ADR 012: First-Party Helm Chart for Stateful Workloads
Context
During the migration to Helm (Phase 8), we recognized that managing our Redis database via raw YAML manifests prevents essential operational features like versioning, dry-runs, and helm rollback.
We evaluated three approaches for managing our stateful database:
1. Raw YAML: Keep the existing manifests (rejected due to lack of lifecycle management).
2. Third-Party Chart (Bitnami Redis): The industry standard for deploying Redis on Kubernetes.
3. First-Party Chart: Wrapping our highly customized, existing StatefulSet and Backup CronJob into a dedicated helm/redis/ chart.
Decision
We decided to build a First-Party Helm Chart for Redis.
While the Bitnami chart is the industry standard, it is highly complex, abstract, and built to support Sentinel, clustering, and generic cloud PVCs. Our environment is a resource-constrained Proxmox homelab where we specifically engineered a lightweight setup using K3s local-path on NVMe and a custom CronJob for DR. Rebuilding this exact constraint-driven architecture within the massive Bitnami values structure would add unnecessary bloat and reduce our understanding of the underlying mechanics.
Rejected Alternative: Raw YAML
Raw manifests were rejected because they provide no release history, no dry-run packaging workflow, and no native rollback mechanism. For stateful workloads, this creates unnecessary operational risk during change windows.
Rejected Alternative: Bitnami Redis Chart
Bitnami Redis was rejected for this lab because it optimizes for generic enterprise scenarios that exceed our scope and resource budget. Specifically:
- It introduces a much larger values surface area than our focused single-node design needs.
- It adds abstraction layers that make backup and restore behavior harder to audit for this project.

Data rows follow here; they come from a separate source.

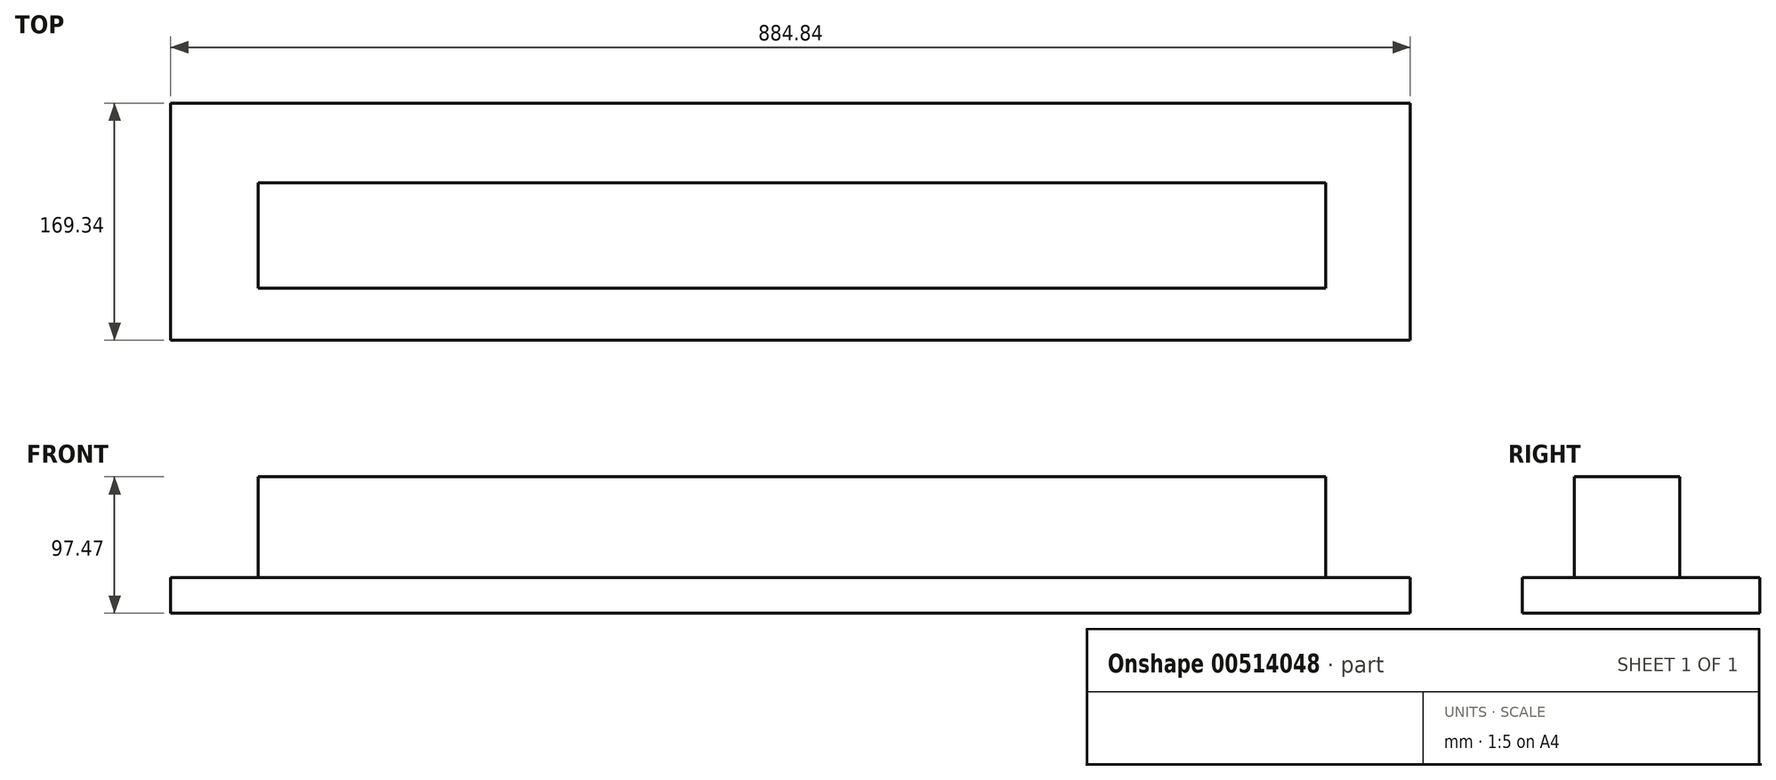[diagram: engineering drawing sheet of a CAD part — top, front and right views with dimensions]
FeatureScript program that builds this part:
annotation { "Feature Type Name" : "Feature", "Feature Type Description" : "" }
export const myFeature = defineFeature(function(context is Context, id is Id, definition is map)
    precondition{}
    {
        {
            var Q0;
            Q0=qCreatedBy(makeId("Right.planeOp"),FACE);
            var sketch = newSketch(context, id + "F0", { "sketchPlane" : qUnion([Q0])});
            skLineSegment(sketch, "E0.bottom", {"start": v(-32.89, -36.22) * mm, "end": v(42.5, -36.22) * mm});
            skLineSegment(sketch, "E0.top", {"start": v(-32.89, 35.85) * mm, "end": v(42.5, 35.85) * mm});
            skLineSegment(sketch, "E0.left", {"start": v(-32.89, -36.22) * mm, "end": v(-32.89, 35.85) * mm});
            skLineSegment(sketch, "E0.right", {"start": v(42.5, -36.22) * mm, "end": v(42.5, 35.85) * mm});
            skSolve(sketch);
        }
        {
            var Q0;
            Q0 = qSketchRegion(id + "F0", true);
            extrude(context, id + "F1", {"entities" : qUnion([Q0]), "endBound" : BoundingType.SYMMETRIC, "depth" : 762 * mm});
        }
        {
            var Q0;
            Q0=makeQuery(id+"F1.opExtrude","SWEPT_FACE",FACE,{"disambiguationData":[OSD([sQuery(id+"F0.wireOp",EDGE,"E0.bottom")])]});
            var sketch = newSketch(context, id + "F2", { "sketchPlane" : qUnion([Q0])});
            skLineSegment(sketch, "E1.bottom", {"start": v(-443.5, 69.95) * mm, "end": v(441.35, 69.95) * mm});
            skLineSegment(sketch, "E1.top", {"start": v(-443.5, -99.4) * mm, "end": v(441.35, -99.4) * mm});
            skLineSegment(sketch, "E1.left", {"start": v(-443.5, 69.95) * mm, "end": v(-443.5, -99.4) * mm});
            skLineSegment(sketch, "E1.right", {"start": v(441.35, 69.95) * mm, "end": v(441.35, -99.4) * mm});
            skSolve(sketch);
        }
        {
            var Q0;
            Q0 = qSketchRegion(id + "F2", true);
            extrude(context, id + "F3", {"entities" : qUnion([Q0]), "operationType" : NewBodyOperationType.ADD, "depth" : 25.4 * mm});
        }
    });
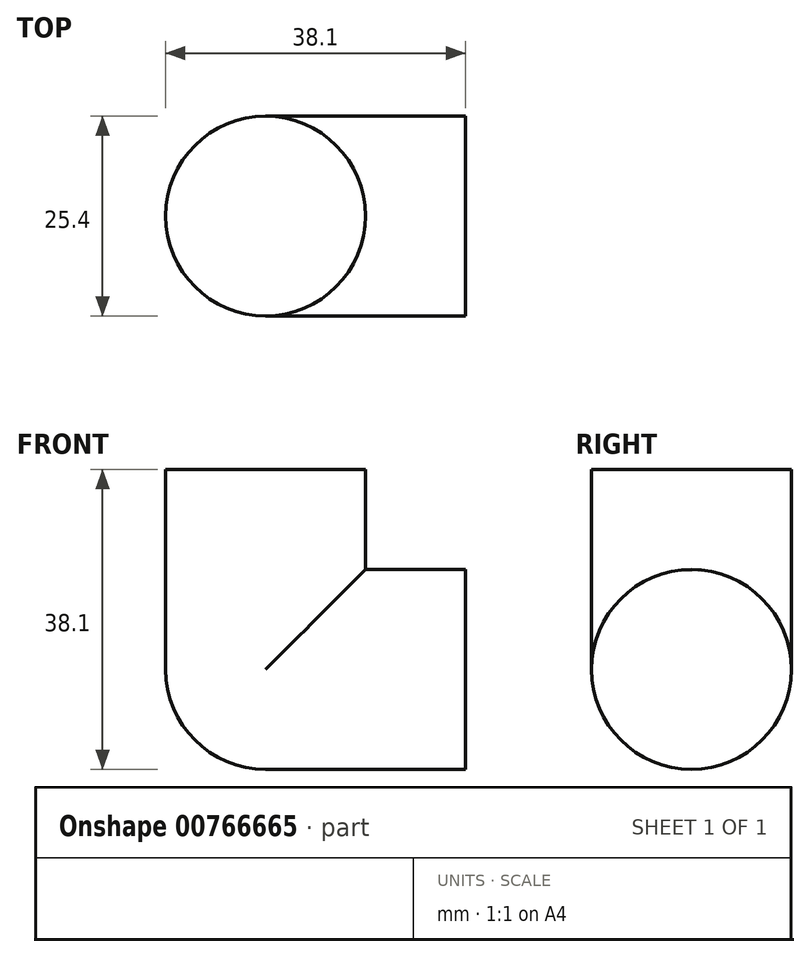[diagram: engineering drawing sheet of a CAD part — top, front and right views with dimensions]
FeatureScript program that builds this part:
annotation { "Feature Type Name" : "Feature", "Feature Type Description" : "" }
export const myFeature = defineFeature(function(context is Context, id is Id, definition is map)
    precondition{}
    {
        {
            var Q0;
            Q0=qCreatedBy(makeId("Front.planeOp"),FACE);
            var sketch = newSketch(context, id + "F0", { "sketchPlane" : qUnion([Q0])});
            skCircle(sketch, "E0", {"center": v(0, 0) * mm, "radius": 12.7 * mm});
            skLineSegment(sketch, "E1", {"start": v(0, 21.35) * mm, "end": v(0, -24.01) * mm});
            skSolve(sketch);
        }
        {
            var Q0;
            {var subQ0=sQuery(id+"F0.wireOp",EDGE,"E1");var subQ1=sQuery(id+"F0.wireOp",EDGE,"E0");var subQ2=makeQuery(id+"F0.imprint","INTERSECT",VERTEX,{"disambiguationData":[OD(0.0)],"derivedFrom":[subQ1,subQ0]});Q0=makeQuery(id+"F0.imprint","IMPRINT",FACE,{"disambiguationData":[TD([[makeQuery(id+"F0.imprint","IMPRINT",EDGE,{"disambiguationData":[TD([[subQ2,1.0]])],"derivedFrom":subQ1}),1.0]])]});}
            var Q1;
            Q1=sQuery(id+"F0.wireOp",EDGE,"E1");
            revolve(context, id + "F1", {"surfaceOperationType" : NewSurfaceOperationType.NEW, "entities" : qUnion([Q0]), "axis" : qUnion([Q1]), "revolveType" : RevolveType.FULL});
        }
        {
            var Q0;
            Q0=qCreatedBy(makeId("Right.planeOp"),FACE);
            var sketch = newSketch(context, id + "F2", { "sketchPlane" : qUnion([Q0])});
            skCircle(sketch, "E2", {"center": v(0, 0) * mm, "radius": 12.7 * mm});
            skSolve(sketch);
        }
        {
            var Q0;
            Q0 = qSketchRegion(id + "F2", true);
            extrude(context, id + "F3", {"entities" : qUnion([Q0]), "operationType" : NewBodyOperationType.ADD, "depth" : 25.4 * mm, "offsetDistance" : 25.4 * mm});
        }
        {
            var Q0;
            Q0=qCreatedBy(makeId("Top.planeOp"),FACE);
            var sketch = newSketch(context, id + "F4", { "sketchPlane" : qUnion([Q0])});
            skCircle(sketch, "E3", {"center": v(0, 0) * mm, "radius": 12.7 * mm});
            skSolve(sketch);
        }
        {
            var Q0;
            Q0=sQuery(id+"F4.wireOp",EDGE,"E3");
            extrude(context, id + "F5", {"bodyType" : ToolBodyType.SURFACE, "surfaceEntities" : qUnion([Q0]), "depth" : 25.4 * mm, "offsetDistance" : 25.4 * mm});
        }
        {
            var Q0;
            Q0=makeQuery(id+"F5.opExtrude","SWEPT_BODY",BODY,{"disambiguationData":[OSD([sQuery(id+"F4.wireOp",EDGE,"E3")])]});
            deleteBodies(context, id + "F6", {"entities" : qUnion([Q0])});
        }
        {
            var Q0;
            Q0=qCreatedBy(makeId("Top.planeOp"),FACE);
            var sketch = newSketch(context, id + "F7", { "sketchPlane" : qUnion([Q0])});
            skCircle(sketch, "E4", {"center": v(0, 0) * mm, "radius": 12.7 * mm});
            skSolve(sketch);
        }
        {
            var Q0;
            Q0 = qSketchRegion(id + "F7", true);
            extrude(context, id + "F8", {"entities" : qUnion([Q0]), "operationType" : NewBodyOperationType.ADD, "depth" : 25.4 * mm, "offsetDistance" : 25.4 * mm});
        }
    });
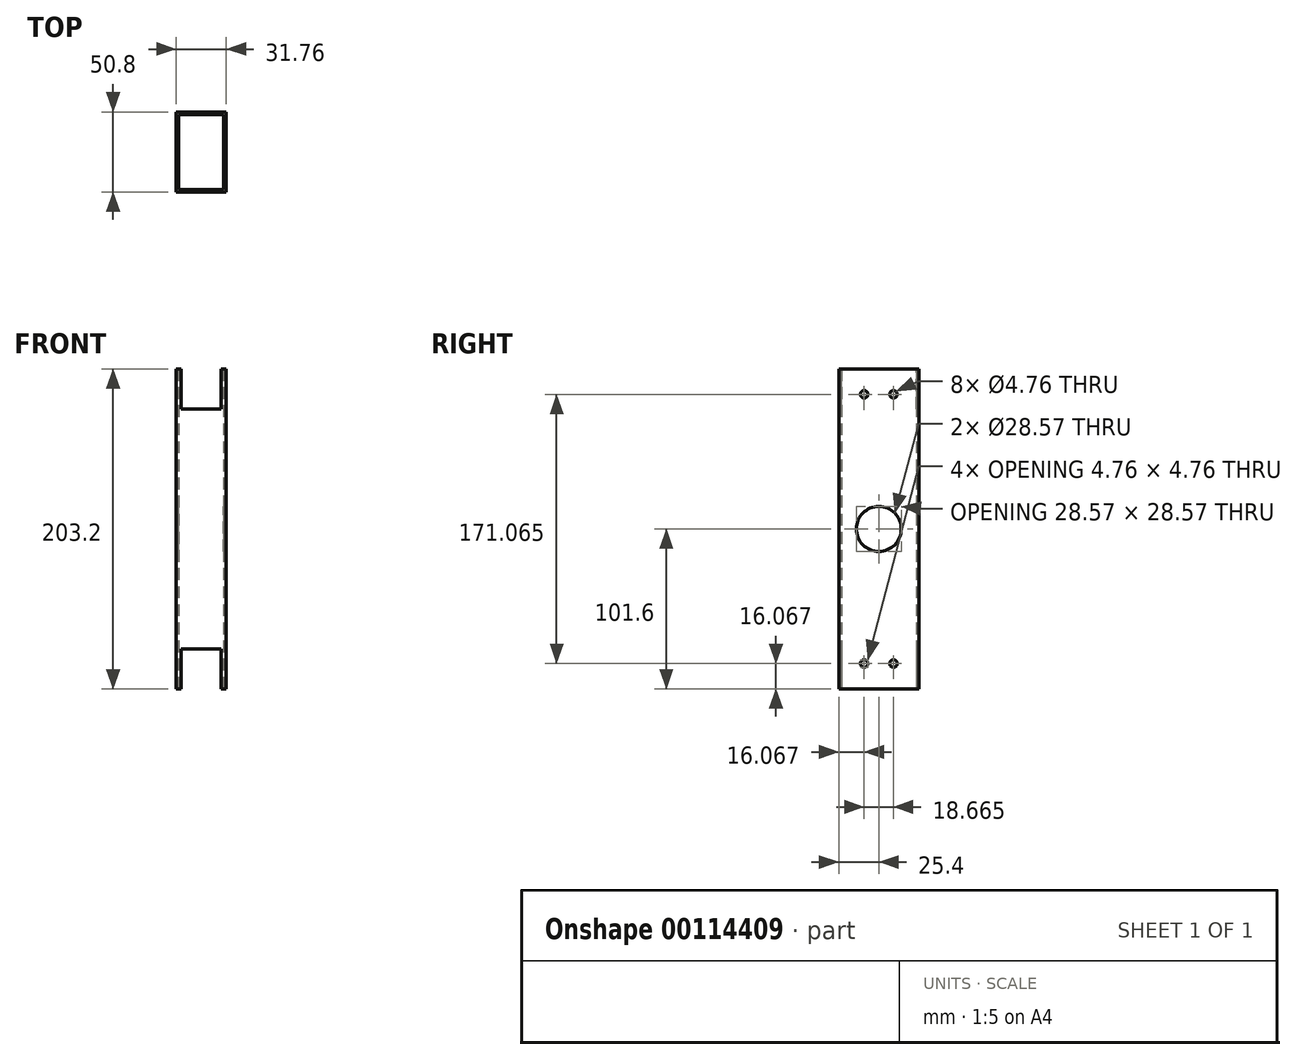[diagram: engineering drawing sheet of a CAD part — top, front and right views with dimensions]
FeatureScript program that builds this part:
annotation { "Feature Type Name" : "Feature", "Feature Type Description" : "" }
export const myFeature = defineFeature(function(context is Context, id is Id, definition is map)
    precondition{}
    {
        {
            var Q0;
            Q0=qCreatedBy(makeId("Top.planeOp"),FACE);
            var sketch = newSketch(context, id + "F0", { "sketchPlane" : qUnion([Q0])});
            skLineSegment(sketch, "E0.bottom", {"start": v(15.88, -25.4) * mm, "end": v(-15.87, -25.4) * mm});
            skLineSegment(sketch, "E0.top", {"start": v(15.88, 25.4) * mm, "end": v(-15.87, 25.4) * mm});
            skLineSegment(sketch, "E0.left", {"start": v(15.88, -25.4) * mm, "end": v(15.88, 25.4) * mm});
            skLineSegment(sketch, "E0.right", {"start": v(-15.87, -25.4) * mm, "end": v(-15.87, 25.4) * mm});
            skPoint(sketch, "E0.middle", {"position": v(0, 0) * mm});
            skLineSegment(sketch, "E1.bottom", {"start": v(14.3, 23.83) * mm, "end": v(-14.3, 23.83) * mm});
            skLineSegment(sketch, "E1.top", {"start": v(14.3, -23.83) * mm, "end": v(-14.3, -23.83) * mm});
            skLineSegment(sketch, "E1.left", {"start": v(14.3, 23.83) * mm, "end": v(14.3, -23.83) * mm});
            skLineSegment(sketch, "E1.right", {"start": v(-14.3, 23.83) * mm, "end": v(-14.3, -23.83) * mm});
            skSolve(sketch);
        }
        {
            var Q0;
            Q0=makeQuery(id+"F0.imprint","IMPRINT",FACE,{"disambiguationData":[TD([[makeQuery(id+"F0.imprint","IMPRINT",EDGE,{"derivedFrom":sQuery(id+"F0.wireOp",EDGE,"E0.bottom")}),-1.0]])]});
            extrude(context, id + "F1", {"entities" : qUnion([Q0]), "depth" : 101.6 * mm});
        }
        {
            var Q0;
            Q0=makeQuery(id+"F1.opExtrude","SWEPT_FACE",FACE,{"disambiguationData":[OSD([sQuery(id+"F0.wireOp",EDGE,"E0.bottom")])]});
            var sketch = newSketch(context, id + "F2", { "sketchPlane" : qUnion([Q0])});
            skLineSegment(sketch, "E2.bottom", {"start": v(12.7, 76.2) * mm, "end": v(-12.7, 76.2) * mm});
            skLineSegment(sketch, "E2.top", {"start": v(12.7, 127) * mm, "end": v(-12.7, 127) * mm});
            skLineSegment(sketch, "E2.left", {"start": v(12.7, 76.2) * mm, "end": v(12.7, 127) * mm});
            skLineSegment(sketch, "E2.right", {"start": v(-12.7, 76.2) * mm, "end": v(-12.7, 127) * mm});
            skPoint(sketch, "E2.middle", {"position": v(0, 101.6) * mm});
            skSolve(sketch);
        }
        {
            var Q0;
            {var subQ0=sQuery(id+"F2.wireOp",EDGE,"E2.bottom");Q0=makeQuery(id+"F2.imprint","IMPRINT",FACE,{"disambiguationData":[TD([[makeQuery(id+"F2.imprint","IMPRINT",EDGE,{"derivedFrom":subQ0}),-1.0]])]});}
            extrude(context, id + "F3", {"entities" : qUnion([Q0]), "operationType" : NewBodyOperationType.REMOVE, "endBound" : BoundingType.THROUGH_ALL, "oppositeDirection" : true, "depth" : 25.4 * mm});
        }
        {
            var Q0;
            Q0=makeQuery(id+"F1.opExtrude","SWEPT_FACE",FACE,{"disambiguationData":[OSD([sQuery(id+"F0.wireOp",EDGE,"E0.right")])]});
            var sketch = newSketch(context, id + "F4", { "sketchPlane" : qUnion([Q0])});
            skCircle(sketch, "E3", {"center": v(-9.33, 85.53) * mm, "radius": 2.38 * mm});
            skCircle(sketch, "E4.MirrorC", {"center": v(9.33, 85.53) * mm, "radius": 2.38 * mm});
            skSolve(sketch);
        }
        {
            var Q0;
            Q0 = qSketchRegion(id + "F4", true);
            extrude(context, id + "F5", {"entities" : qUnion([Q0]), "operationType" : NewBodyOperationType.REMOVE, "endBound" : BoundingType.THROUGH_ALL, "oppositeDirection" : true, "depth" : 25.4 * mm});
        }
        {
            var Q0;
            Q0=makeQuery(id+"F1.opExtrude","SWEPT_BODY",BODY,{"disambiguationData":[OSD([sQuery(id+"F0.wireOp",EDGE,"E0.bottom"),sQuery(id+"F0.wireOp",EDGE,"E0.top"),sQuery(id+"F0.wireOp",EDGE,"E0.left"),sQuery(id+"F0.wireOp",EDGE,"E0.right"),sQuery(id+"F0.wireOp",EDGE,"E1.bottom"),sQuery(id+"F0.wireOp",EDGE,"E1.top"),sQuery(id+"F0.wireOp",EDGE,"E1.left"),sQuery(id+"F0.wireOp",EDGE,"E1.right")])]});
            var Q1;
            Q1=qCreatedBy(makeId("Top.planeOp"),FACE);
            mirror(context, id + "F6", {"operationType" : NewBodyOperationType.ADD, "entities" : qUnion([Q0]), "mirrorPlane" : qUnion([Q1])});
        }
        {
            var Q0;
            {var subQ0=makeQuery(id+"F1.opExtrude","SWEPT_FACE",FACE,{"disambiguationData":[OSD([sQuery(id+"F0.wireOp",EDGE,"E0.right")])]});Q0=makeQuery(id+"F6.boolean.opBoolean","MERGE",FACE,{"derivedFrom":[subQ0,makeQuery(id+"F6.opPattern","COPY",FACE,{"derivedFrom":subQ0,"instanceName":"1"})]});}
            var sketch = newSketch(context, id + "F7", { "sketchPlane" : qUnion([Q0])});
            skCircle(sketch, "E5", {"center": v(0, 0) * mm, "radius": 14.29 * mm});
            skSolve(sketch);
        }
        {
            var Q0;
            Q0=makeQuery(id+"F7.imprint","IMPRINT",FACE,{"disambiguationData":[TD([[makeQuery(id+"F7.imprint","IMPRINT",EDGE,{"derivedFrom":sQuery(id+"F7.wireOp",EDGE,"E5")}),1.0]])]});
            extrude(context, id + "F8", {"entities" : qUnion([Q0]), "operationType" : NewBodyOperationType.REMOVE, "endBound" : BoundingType.THROUGH_ALL, "oppositeDirection" : true, "depth" : 25.4 * mm});
        }
    });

- It shifts day-2 operations toward upstream chart semantics instead of our explicit first-party DR contract.
Why First-Party Helm Fits This Lab
Our first-party chart keeps the operational contract explicit and reviewable:
- StatefulSet lifecycle and PVC behavior are versioned in one dedicated chart.
- Backup schedule and retention are controlled through chart values.
- Redis remains independently releasable from the status API, preserving low blast radius during rollbacks.
Consequences
Positive
- Operational Maturity: We gain Helm's native versioning,
helm upgrade, andhelm rollbackcapabilities for our database. - Full Control: We maintain exact control over our tailored NVMe backup logic and resource limits.
- Educational Value: Building a stateful chart from scratch reinforces deep Kubernetes primitives (StatefulSets, Headless Services, PVC binding).
Negative
- Maintenance Burden: We are responsible for patching, updating, and maintaining the chart templates, rather than relying on the open-source community.